Yogyakarta (ANTARA News) - Mahasiswa Universitas Gadjah Mada (UGM) berhasil memenangi kompetisi International Invention Innovation Competition Canada (ICAN) 2016, yang berlangsung di Toronto, Kanada.

"Sebenarnya sudah ada alat deteksi merkuri pada makanan maupun obat yakni Sepktrofotometer serapan atom (AAS), tetapi memiliki dimensi besar sehingga tidak bisa digunakan untuk pengujian di lapangan," kata salah seorang mahasiswa Fakultas Teknik UGM yang menjadi peserta, Andy Aulia, saat ditemui di Fakultas Teknik UGM, Rabu.

Ia mengatakan, alat yang dinamai dengan Mercury Auto Detection System (MADS) ini berhasil mendapatkan medali emas setelah menyisihkan lebih dari 150 tim lain dari 30 negara di dunia.

Menurut dia, MADS dibuat karena keprihatinan mereka terhadap maraknya penjualan berbagai produk makanan, obat, serta kosmetik bermerkuri yang membahayakan kesehatan.

Selain itu, kata dia, alat yang sudah ada harganya mencapai sekitar 15.000 dolar AS atau setara dengan Rp200 juta.

"Melihat kondisi itu, maka kami mencoba mengembangkan alat deteksi merkuri yang bersifat portabel dengan dimensi yang lebih kecil dari alat yang sudah ada.

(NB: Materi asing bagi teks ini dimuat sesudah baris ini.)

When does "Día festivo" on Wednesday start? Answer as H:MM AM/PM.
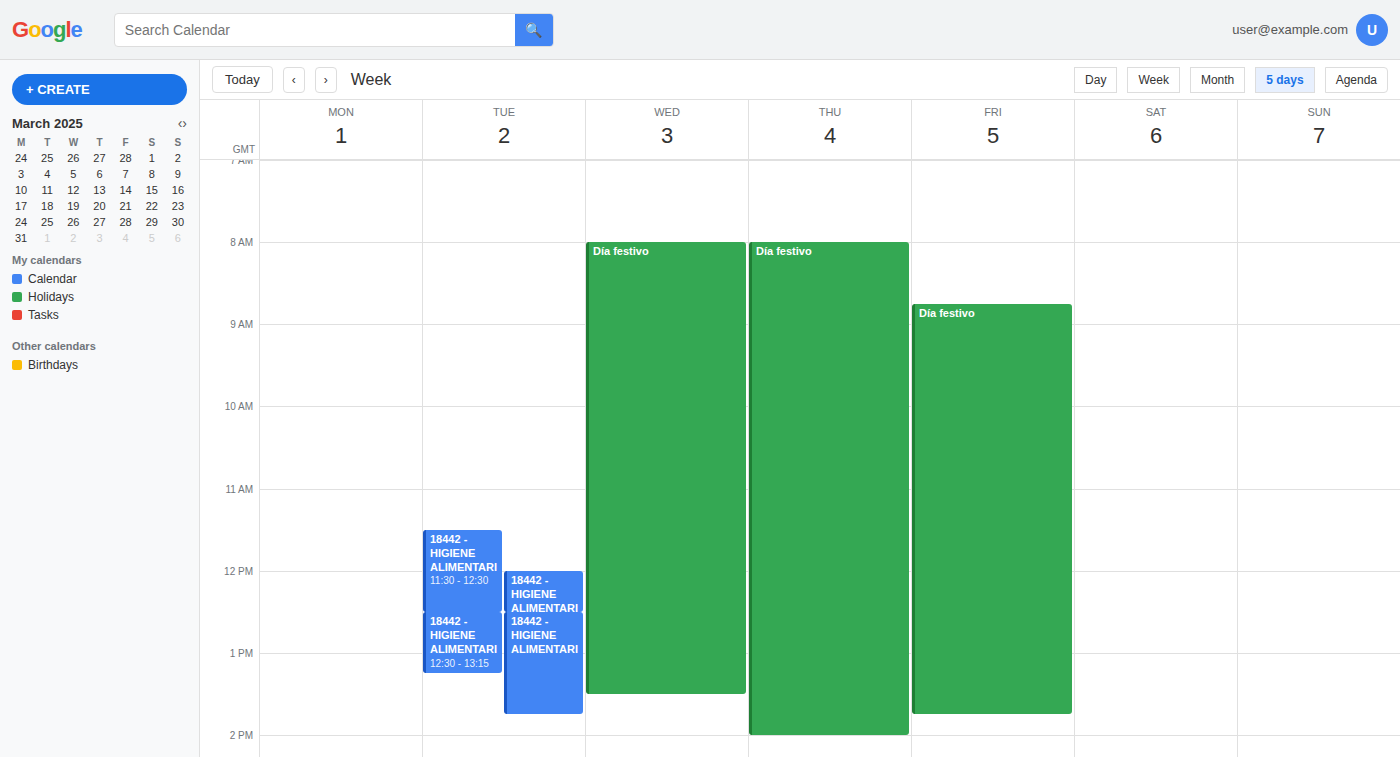
8:00 AMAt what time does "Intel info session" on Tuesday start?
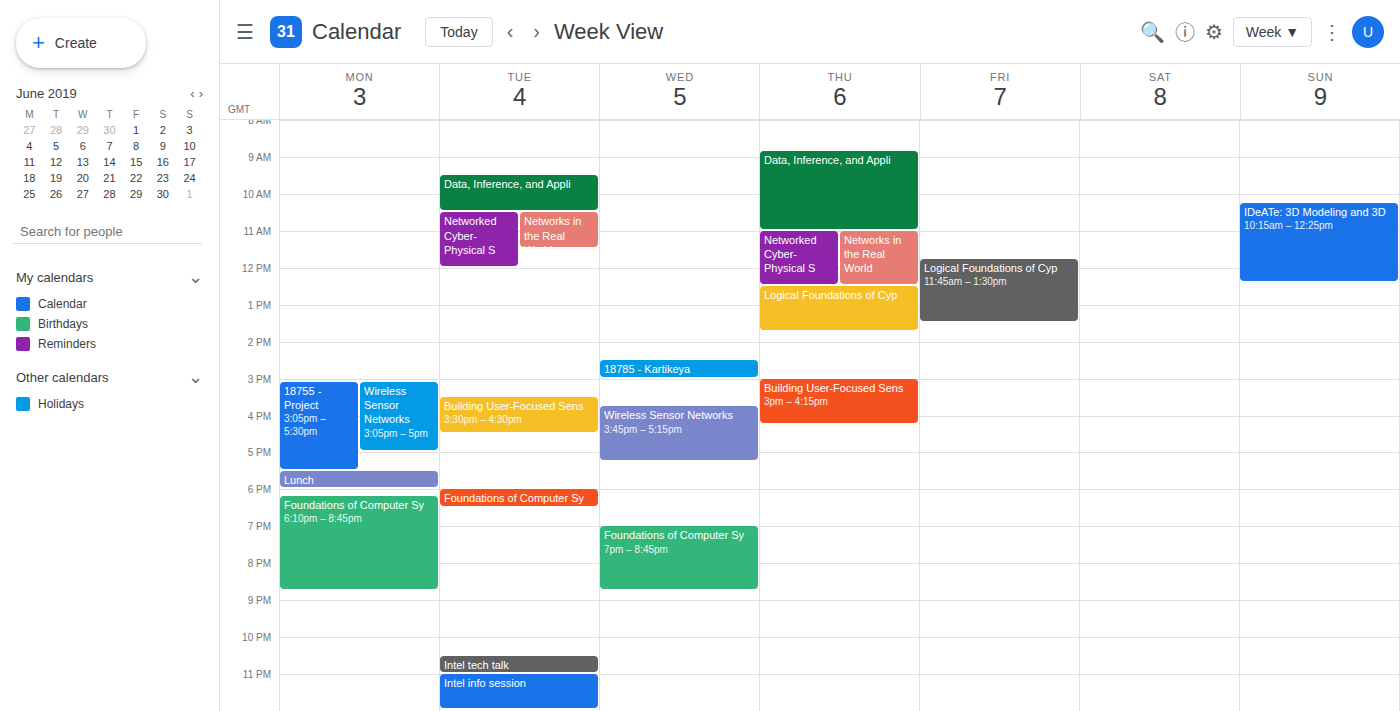
11:00 PMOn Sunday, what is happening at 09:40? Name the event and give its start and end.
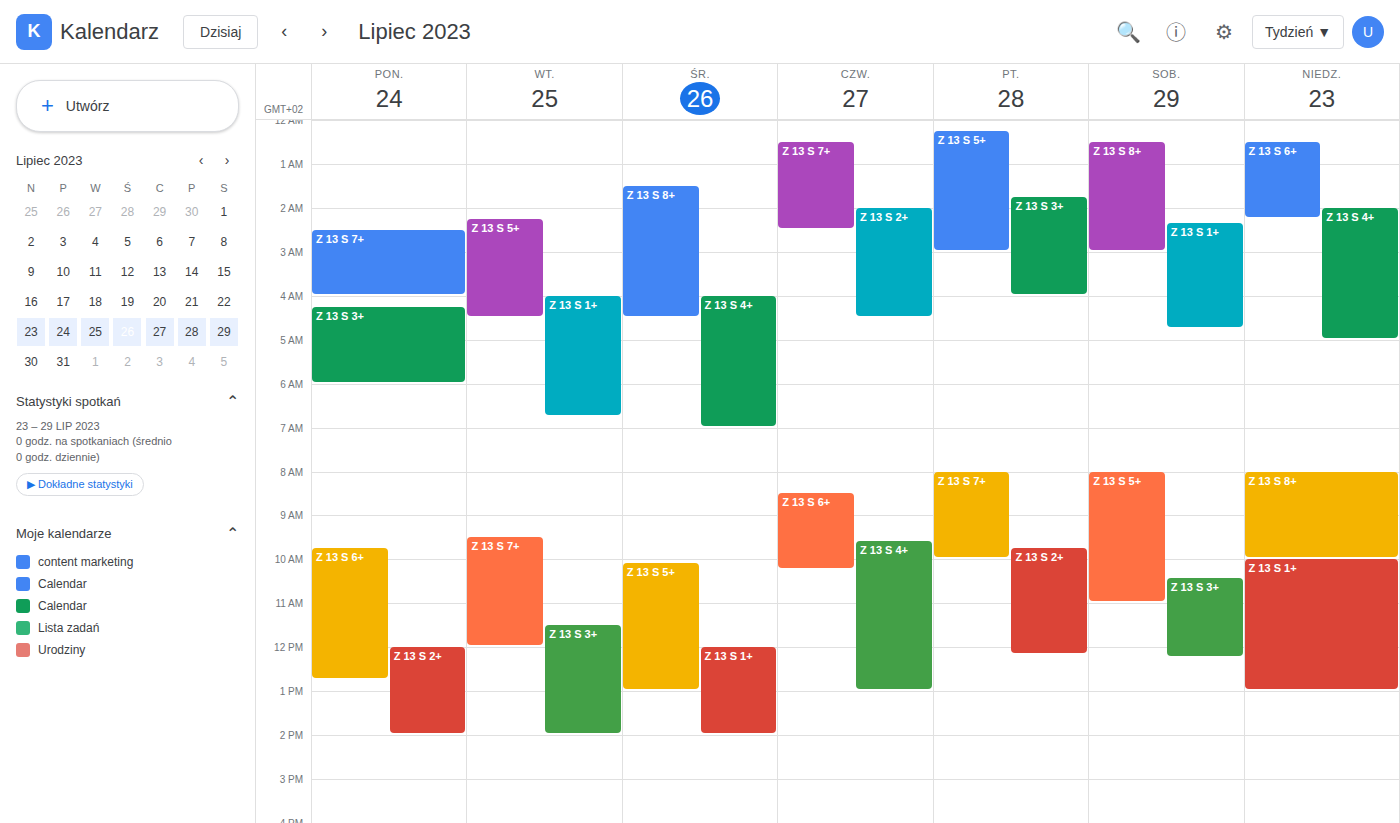
"Z 13 S 8+", 08:00 to 10:00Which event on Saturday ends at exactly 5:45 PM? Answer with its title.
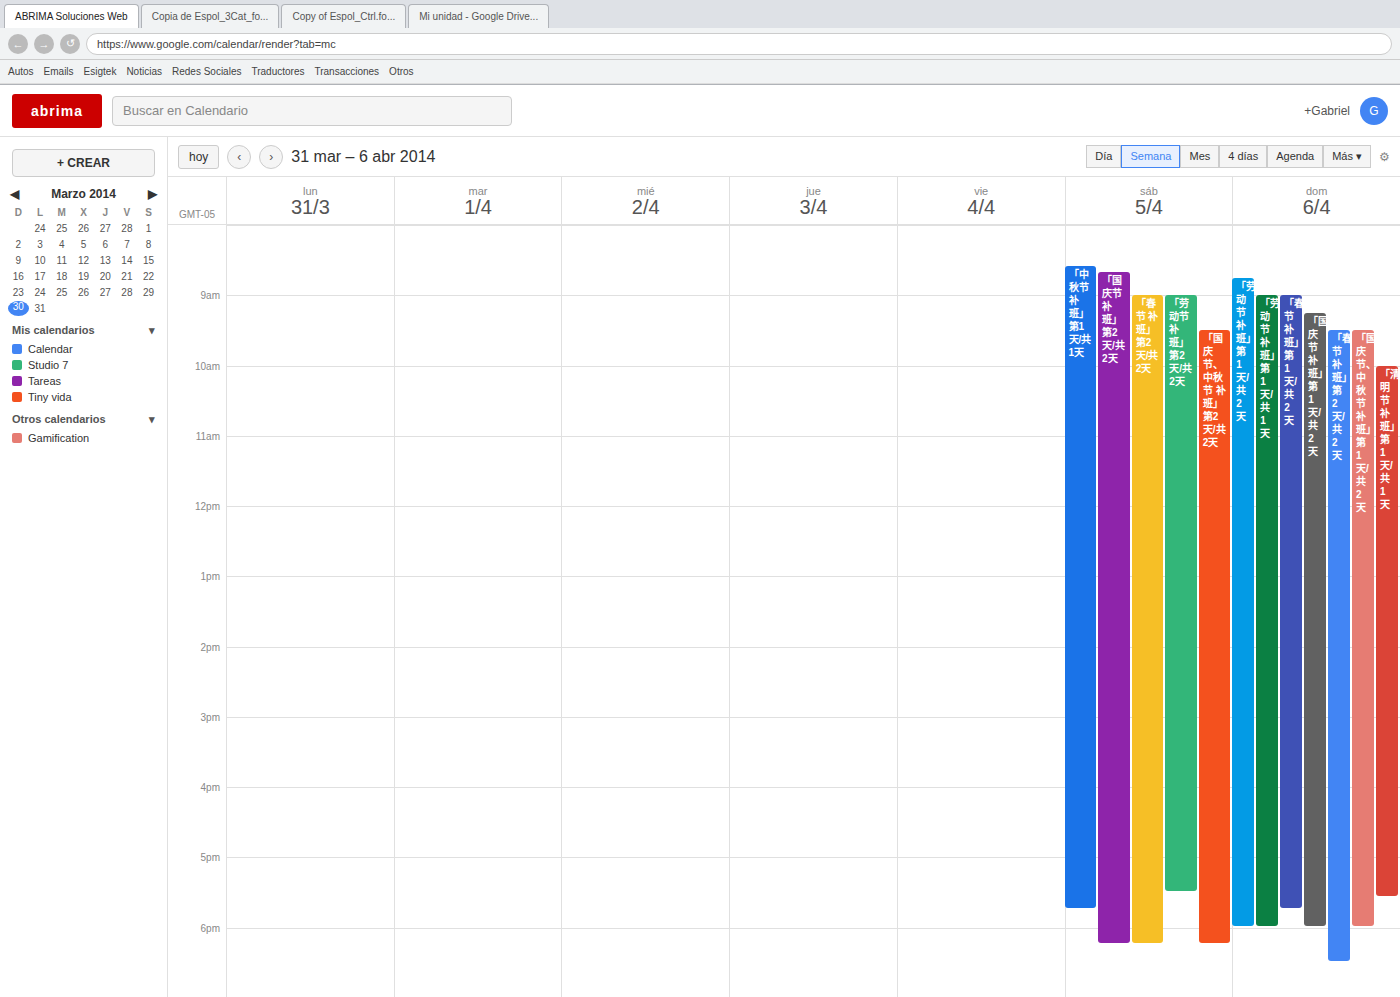
"「中秋节 补班」 第1天/共1天"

Dengan begitu, dapat digunakan dalam proses pengujian bahan makanan saat sidak dengan hasil yang bisa langsung diketahui saat itu juga," katanya menerangkan.

Tidak hanya itu, tambah dia, alat ini juga diproduksi dengan harga yang jauh lebih murah dibandingkan alat di pasaran yaitu berkisar Rp1 juta.

Ia mengatakan, bahwa prinsip kerja alat ini hampir sama dengan spektofotometer, yaitu berupa larutan yang dijadikan objek pengujian ditembakkan oleh sinar monokromatik yang akan diserap oleh detektor warna.

Selanjutnya, warna yang diperoleh akan dideteksi dengan kriteria zat-zat yang ada.

"Nantinya MADS tidak hanya bisa mendeteksi merkuri, tetapi juga bisa mendeteksi zat lain," katanya.